Поставленная задача:
Верните без изменений строки данных между строкой, содержащей «said the LORD.», и строкой, содержащей «22. Return, you», включая обе эти строки.

Исходные данные:
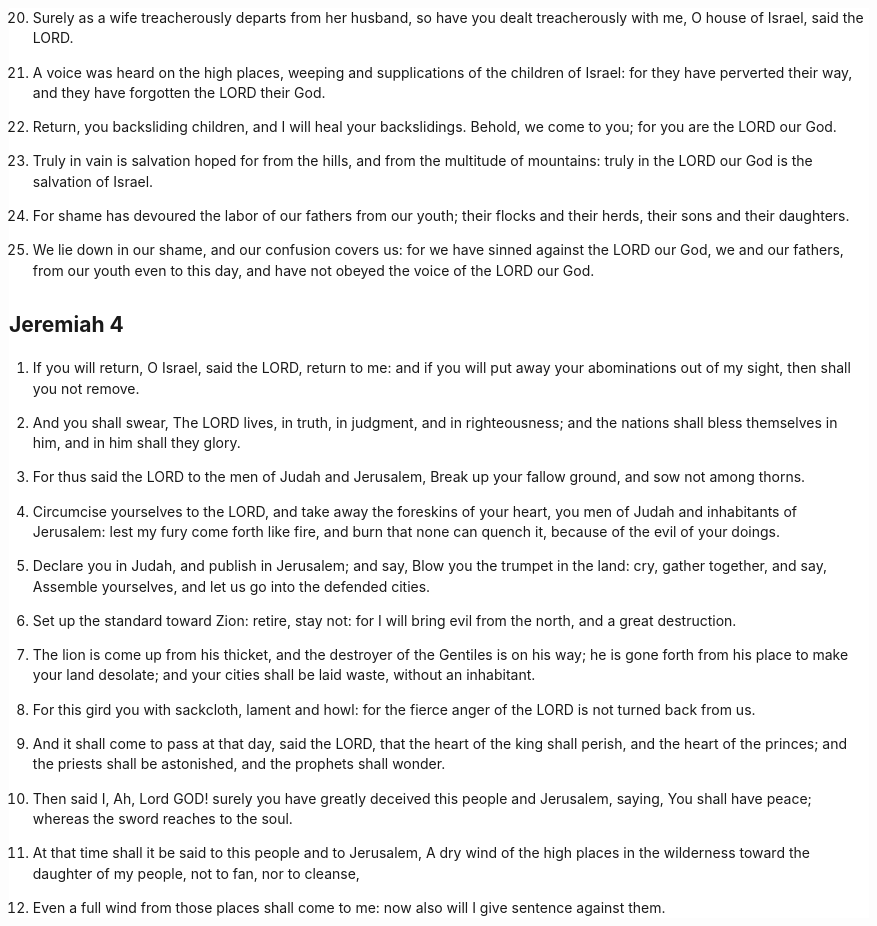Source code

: 20. Surely as a wife treacherously departs from her husband, so have you dealt treacherously with me, O house of Israel, said the LORD.

21. A voice was heard on the high places, weeping and supplications of the children of Israel: for they have perverted their way, and they have forgotten the LORD their God.

22. Return, you backsliding children, and I will heal your backslidings.  Behold, we come to you; for you are the LORD our God.

23. Truly in vain is salvation hoped for from the hills, and from the multitude of mountains: truly in the LORD our God is the salvation of Israel.

24. For shame has devoured the labor of our fathers from our youth; their flocks and their herds, their sons and their daughters.

25. We lie down in our shame, and our confusion covers us: for we have sinned against the LORD our God, we and our fathers, from our youth even to this day, and have not obeyed the voice of the LORD our God.

## Jeremiah 4

1. If you will return, O Israel, said the LORD, return to me: and if you will put away your abominations out of my sight, then shall you not remove.

2. And you shall swear, The LORD lives, in truth, in judgment, and in righteousness; and the nations shall bless themselves in him, and in him shall they glory.

3. For thus said the LORD to the men of Judah and Jerusalem, Break up your fallow ground, and sow not among thorns.

4. Circumcise yourselves to the LORD, and take away the foreskins of your heart, you men of Judah and inhabitants of Jerusalem: lest my fury come forth like fire, and burn that none can quench it, because of the evil of your doings.

5. Declare you in Judah, and publish in Jerusalem; and say, Blow you the trumpet in the land: cry, gather together, and say, Assemble yourselves, and let us go into the defended cities.

6. Set up the standard toward Zion: retire, stay not: for I will bring evil from the north, and a great destruction.

7. The lion is come up from his thicket, and the destroyer of the Gentiles is on his way; he is gone forth from his place to make your land desolate; and your cities shall be laid waste, without an inhabitant.

8. For this gird you with sackcloth, lament and howl: for the fierce anger of the LORD is not turned back from us.

9. And it shall come to pass at that day, said the LORD, that the heart of the king shall perish, and the heart of the princes; and the priests shall be astonished, and the prophets shall wonder.

10. Then said I, Ah, Lord GOD! surely you have greatly deceived this people and Jerusalem, saying, You shall have peace; whereas the sword reaches to the soul.

11. At that time shall it be said to this people and to Jerusalem, A dry wind of the high places in the wilderness toward the daughter of my people, not to fan, nor to cleanse,

12. Even a full wind from those places shall come to me: now also will I give sentence against them.
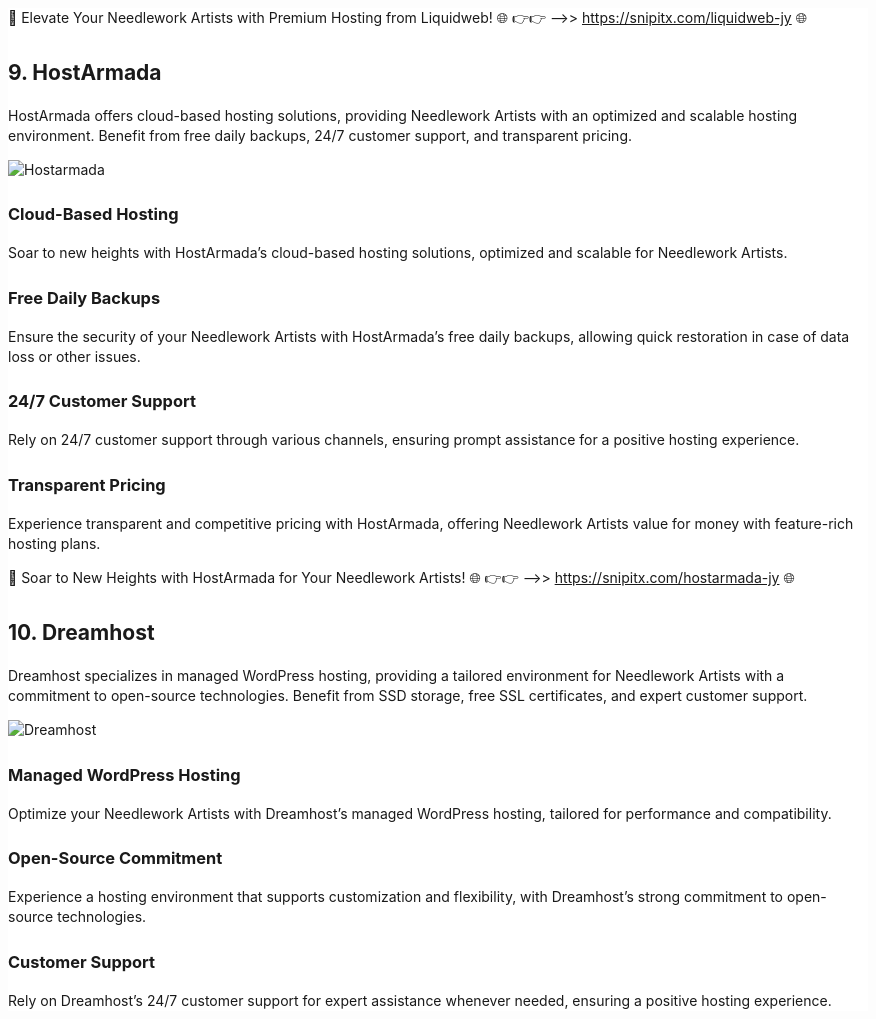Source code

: 🚀 Elevate Your Needlework Artists with Premium Hosting from Liquidweb! 🌐
👉👉 -->> https://snipitx.com/liquidweb-jy 🌐

## 9. HostArmada

HostArmada offers cloud-based hosting solutions, providing Needlework Artists with an optimized and scalable hosting environment. Benefit from free daily backups, 24/7 customer support, and transparent pricing.

![Hostarmada](https://i.imgur.com/KFbdf3o.jpeg "Hostarmada Hosting")

### Cloud-Based Hosting
Soar to new heights with HostArmada’s cloud-based hosting solutions, optimized and scalable for Needlework Artists.

### Free Daily Backups
Ensure the security of your Needlework Artists with HostArmada’s free daily backups, allowing quick restoration in case of data loss or other issues.

### 24/7 Customer Support
Rely on 24/7 customer support through various channels, ensuring prompt assistance for a positive hosting experience.

### Transparent Pricing
Experience transparent and competitive pricing with HostArmada, offering Needlework Artists value for money with feature-rich hosting plans.

🚀 Soar to New Heights with HostArmada for Your Needlework Artists! 🌐
👉👉 -->> https://snipitx.com/hostarmada-jy 🌐

## 10. Dreamhost

Dreamhost specializes in managed WordPress hosting, providing a tailored environment for Needlework Artists with a commitment to open-source technologies. Benefit from SSD storage, free SSL certificates, and expert customer support.

![Dreamhost](https://i.imgur.com/rXIg8ip.jpeg "Dreamhost Hosting")

### Managed WordPress Hosting
Optimize your Needlework Artists with Dreamhost’s managed WordPress hosting, tailored for performance and compatibility.

### Open-Source Commitment
Experience a hosting environment that supports customization and flexibility, with Dreamhost’s strong commitment to open-source technologies.

### Customer Support
Rely on Dreamhost’s 24/7 customer support for expert assistance whenever needed, ensuring a positive hosting experience.
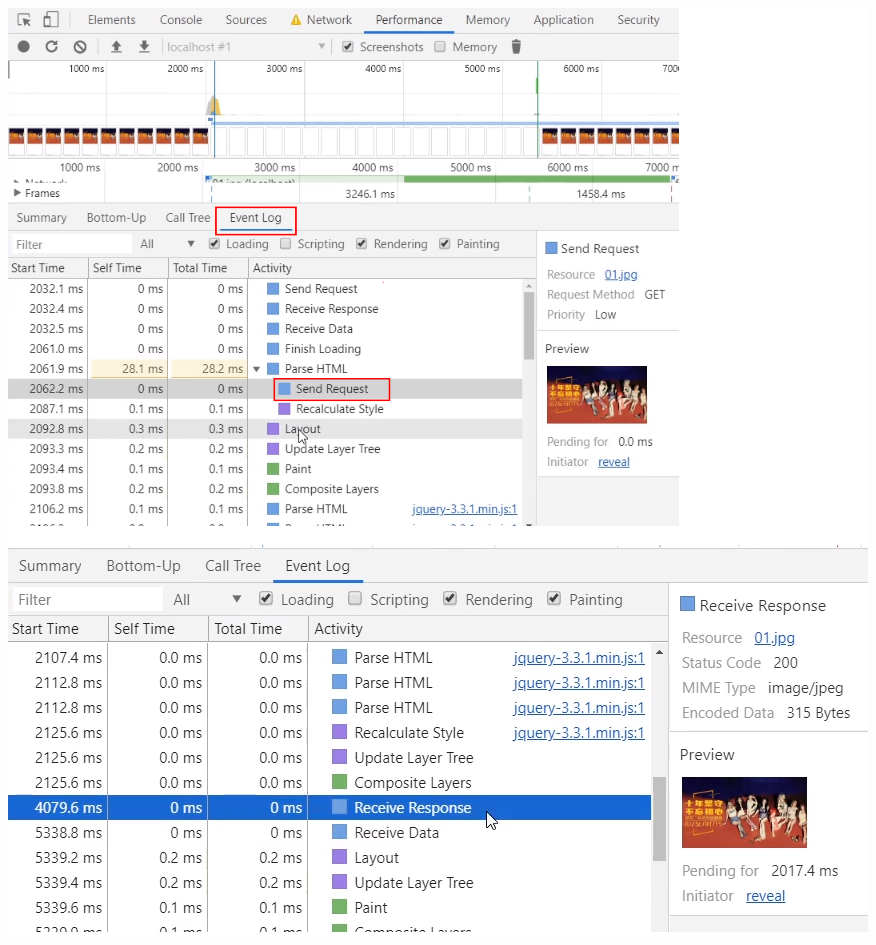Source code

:<img src=".\typora-user-images\image-20210311235332341.png" alt="image-20210311235332341" style="zoom:80%;" />



![image-20210311235540731](.\typora-user-images\image-20210311235540731.png)
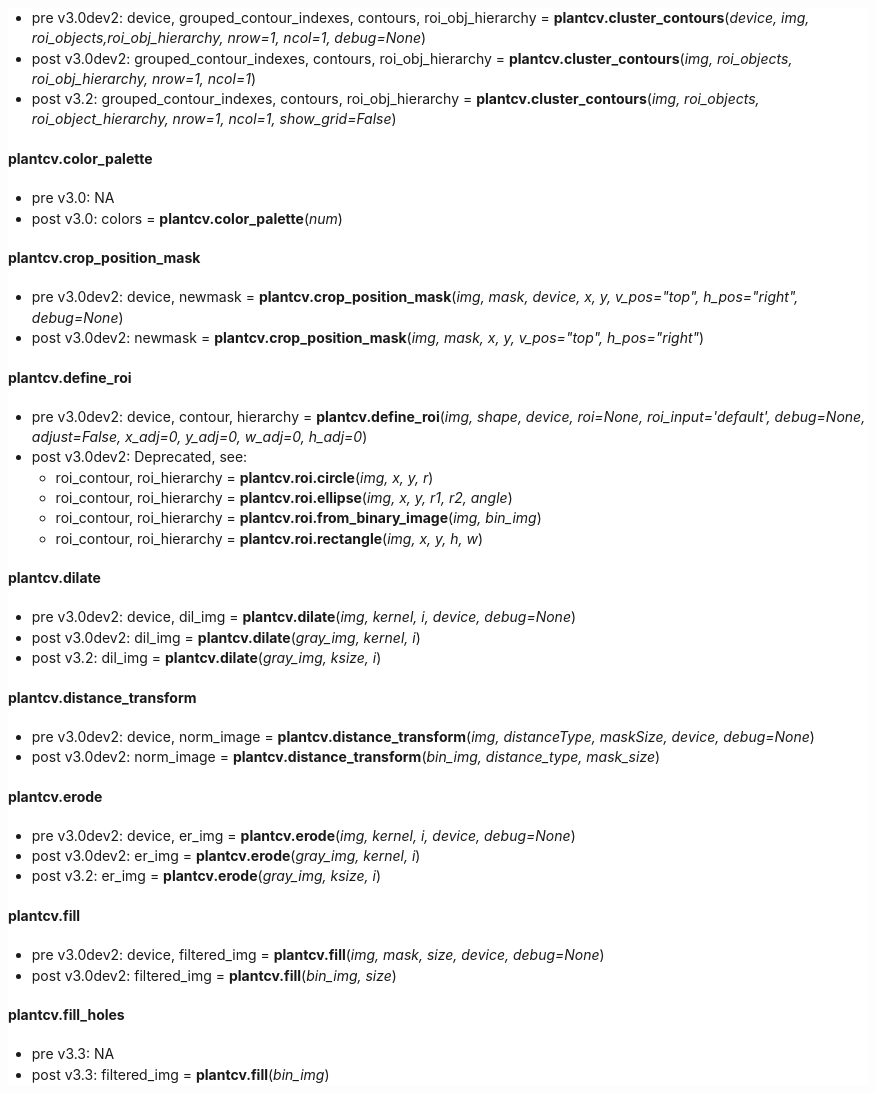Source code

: * pre v3.0dev2: device, grouped_contour_indexes, contours, roi_obj_hierarchy = **plantcv.cluster_contours**(*device, img, roi_objects,roi_obj_hierarchy, nrow=1, ncol=1, debug=None*)
* post v3.0dev2: grouped_contour_indexes, contours, roi_obj_hierarchy = **plantcv.cluster_contours**(*img, roi_objects, roi_obj_hierarchy, nrow=1, ncol=1*)
* post v3.2: grouped_contour_indexes, contours, roi_obj_hierarchy = **plantcv.cluster_contours**(*img, roi_objects, roi_object_hierarchy, nrow=1, ncol=1, show_grid=False*)

#### plantcv.color_palette

* pre v3.0: NA
* post v3.0: colors = **plantcv.color_palette**(*num*)

#### plantcv.crop_position_mask

* pre v3.0dev2: device, newmask = **plantcv.crop_position_mask**(*img, mask, device, x, y, v_pos="top", h_pos="right", debug=None*)
* post v3.0dev2: newmask = **plantcv.crop_position_mask**(*img, mask, x, y, v_pos="top", h_pos="right"*)

#### plantcv.define_roi

* pre v3.0dev2: device, contour, hierarchy = **plantcv.define_roi**(*img, shape, device, roi=None, roi_input='default', debug=None, adjust=False, x_adj=0, y_adj=0, w_adj=0, h_adj=0*)
* post v3.0dev2: Deprecated, see:
    * roi_contour, roi_hierarchy = **plantcv.roi.circle**(*img, x, y, r*)
    * roi_contour, roi_hierarchy = **plantcv.roi.ellipse**(*img, x, y, r1, r2, angle*)
    * roi_contour, roi_hierarchy = **plantcv.roi.from_binary_image**(*img, bin_img*)
    * roi_contour, roi_hierarchy = **plantcv.roi.rectangle**(*img, x, y, h, w*)

#### plantcv.dilate

* pre v3.0dev2: device, dil_img = **plantcv.dilate**(*img, kernel, i, device, debug=None*)
* post v3.0dev2: dil_img = **plantcv.dilate**(*gray_img, kernel, i*)
* post v3.2: dil_img = **plantcv.dilate**(*gray_img, ksize, i*)

#### plantcv.distance_transform

* pre v3.0dev2: device, norm_image = **plantcv.distance_transform**(*img, distanceType, maskSize, device, debug=None*)
* post v3.0dev2: norm_image = **plantcv.distance_transform**(*bin_img, distance_type, mask_size*)

#### plantcv.erode

* pre v3.0dev2: device, er_img = **plantcv.erode**(*img, kernel, i, device, debug=None*)
* post v3.0dev2: er_img = **plantcv.erode**(*gray_img, kernel, i*)
* post v3.2: er_img = **plantcv.erode**(*gray_img, ksize, i*)

#### plantcv.fill

* pre v3.0dev2: device, filtered_img = **plantcv.fill**(*img, mask, size, device, debug=None*)
* post v3.0dev2: filtered_img = **plantcv.fill**(*bin_img, size*)

#### plantcv.fill_holes

* pre v3.3: NA
* post v3.3: filtered_img = **plantcv.fill**(*bin_img*)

Решение задачи:
: 20. Surely as a wife treacherously departs from her husband, so have you dealt treacherously with me, O house of Israel, said the LORD.

21. A voice was heard on the high places, weeping and supplications of the children of Israel: for they have perverted their way, and they have forgotten the LORD their God.

22. Return, you backsliding children, and I will heal your backslidings.  Behold, we come to you; for you are the LORD our God.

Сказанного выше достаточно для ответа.